Consentimos o desfile e deixamos que sejas mais uma. E isso basta, não venhas pedinchar por mais. Cedemos-te o melhor da nossa hipocrisia mais delicada. É tua a nossa benevolência, se te mantiveres na estrada de trás. Que mais reclamas tu?!... Deixamos para ti, largas avenidas subterrâneas, onde podes pisar aquém do zelo e do cuidado. Mas não venhas galgar superfícies e avançar-nos os corredores.

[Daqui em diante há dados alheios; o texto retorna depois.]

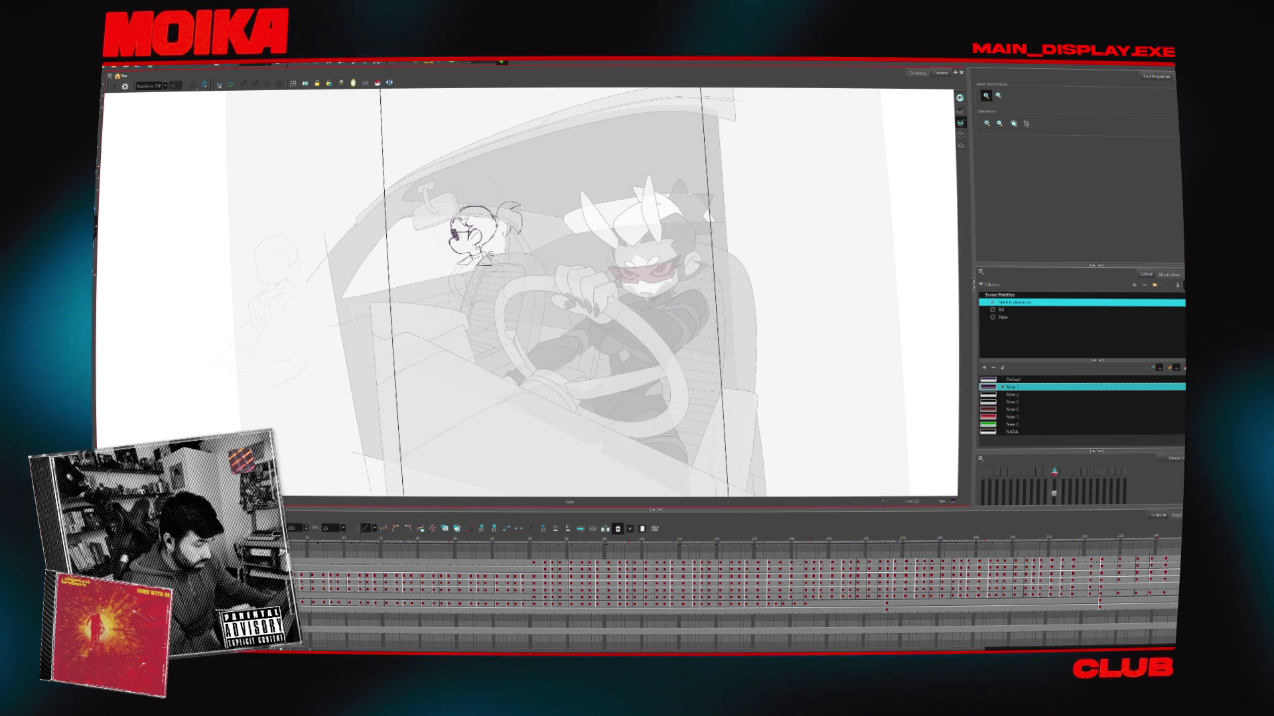
pyautogui.scroll(2, 436, 267)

Pertences, ao cortejo fantasma das Mulheres-Sombra, sem corpo e sem alma, que banimos, do centro do Grande Salão e não queremos sentadas à nossa mesa, navegando nos nossos mares, aportando à branca areia das nossas praias alvas.
Trazes a perigosa ancora das palavras ditas em voz alta e uma bandeira demasiado garrida hasteada na proa. Trazes outras como tu – Mulheres-Corsárias, a reclamar águas de ninguém, leis, vontades e lutas menos brandas, menos santas, menos cegas. Senhora das Ondas de maré teimosa, nós te tememos!... Perturbas-nos o longo sono dos surdos. Desafias o acordo dos séculos, a cada vez que palpitas o pulso, contra a nossa mão pesada de pedra e castigos.
Cresce a multidão que te aguarda no paredão do cais, Senhora! Cresce a multidão que afina na toada do teu hino mais livre, mais justo, mais sensato!...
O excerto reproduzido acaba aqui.